What the task asks → Using the listing below, copy every line that mentions "recorded".

Source data →
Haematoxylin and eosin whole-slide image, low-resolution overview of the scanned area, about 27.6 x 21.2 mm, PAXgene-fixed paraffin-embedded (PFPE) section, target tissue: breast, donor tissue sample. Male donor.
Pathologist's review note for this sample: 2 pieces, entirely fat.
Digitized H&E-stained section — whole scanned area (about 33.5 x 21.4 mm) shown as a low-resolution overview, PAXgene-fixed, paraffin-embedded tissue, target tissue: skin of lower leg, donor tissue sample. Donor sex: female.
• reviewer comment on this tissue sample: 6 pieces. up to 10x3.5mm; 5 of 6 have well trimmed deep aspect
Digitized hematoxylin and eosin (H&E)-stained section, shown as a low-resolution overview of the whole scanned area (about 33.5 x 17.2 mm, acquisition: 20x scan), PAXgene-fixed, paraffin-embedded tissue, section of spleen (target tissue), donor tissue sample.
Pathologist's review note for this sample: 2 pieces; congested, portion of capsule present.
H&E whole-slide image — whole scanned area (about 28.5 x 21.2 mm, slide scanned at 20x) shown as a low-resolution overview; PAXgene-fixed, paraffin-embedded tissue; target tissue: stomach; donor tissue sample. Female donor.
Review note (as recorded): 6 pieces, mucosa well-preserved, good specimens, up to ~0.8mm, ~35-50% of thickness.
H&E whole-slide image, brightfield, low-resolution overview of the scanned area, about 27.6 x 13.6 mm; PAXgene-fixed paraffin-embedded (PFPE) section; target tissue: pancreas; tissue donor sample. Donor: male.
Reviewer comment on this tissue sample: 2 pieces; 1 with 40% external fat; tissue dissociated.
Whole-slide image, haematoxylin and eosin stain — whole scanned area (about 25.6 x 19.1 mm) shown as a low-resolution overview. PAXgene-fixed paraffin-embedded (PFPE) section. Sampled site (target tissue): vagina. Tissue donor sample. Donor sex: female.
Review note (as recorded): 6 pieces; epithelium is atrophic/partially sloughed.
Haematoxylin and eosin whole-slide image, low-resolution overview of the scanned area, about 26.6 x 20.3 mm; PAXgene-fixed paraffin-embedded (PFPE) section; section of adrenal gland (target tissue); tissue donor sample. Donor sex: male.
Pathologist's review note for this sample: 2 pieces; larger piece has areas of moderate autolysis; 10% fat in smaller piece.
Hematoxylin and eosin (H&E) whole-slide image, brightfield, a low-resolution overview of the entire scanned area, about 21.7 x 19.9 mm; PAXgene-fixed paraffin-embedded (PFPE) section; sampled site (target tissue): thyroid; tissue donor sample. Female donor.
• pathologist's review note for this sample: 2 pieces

Task response →
Review note (as recorded): 6 pieces, mucosa well-preserved, good specimens, up to ~0.8mm, ~35-50% of thickness.
Review note (as recorded): 6 pieces; epithelium is atrophic/partially sloughed.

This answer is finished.